[Written task 1]: Set down the lines of the record that follows the passage, line for line and word for word.

Provided passage Start Marker

If an image update process is started but goes stale there are multiple mechanisms in place to ensure cleanup. If a session is left open after the blob timeout period it'll be closed. Because expiration is not the same action as closing, the cache will be flushed and any staged pieces deleted.

The image itself, in legacy (static layout) mode will be placed and named in such a way that it will disappear if the BMC reboots. In the UBI case, the file will be stored in /tmp and deleted accordingly.

At any point during the upload process, one can abort by closing the open blobs and deleting them by name.

Blob Primitives

The update mechanism will implement the Blob primitives as follows.

BmcBlobOpen

The blob open primitive allows supplying blob specific flags. These flags are used for specifying the transport mechanism. To obtain the list of supported mechanisms on a platform, see the Stat command below.

Provided passage End Marker
Extracted information Start Marker

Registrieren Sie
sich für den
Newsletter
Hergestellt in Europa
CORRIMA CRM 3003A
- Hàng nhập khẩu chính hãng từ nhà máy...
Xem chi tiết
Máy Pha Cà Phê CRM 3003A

Extracted information End Marker

[Written task 2]: Using the passage on image updates, say whether each statement agrees with it, answering yes or no and quoting the deciding words. (a) A session still open after the blob timeout period will be closed. (b) In the UBI case, the file is stored in /var. (c) The flags supplied to the blob open primitive specify the transport mechanism.

[Task solution 1]:
Registrieren Sie
sich für den
Newsletter
Hergestellt in Europa
CORRIMA CRM 3003A
- Hàng nhập khẩu chính hãng từ nhà máy...
Xem chi tiết
Máy Pha Cà Phê CRM 3003A

[Task solution 2]:
(a) Yes: "If a session is left open after the blob timeout period it'll be closed."
(b) No: "In the UBI case, the file will be stored in /tmp and deleted accordingly."
(c) Yes: "These flags are used for specifying the transport mechanism."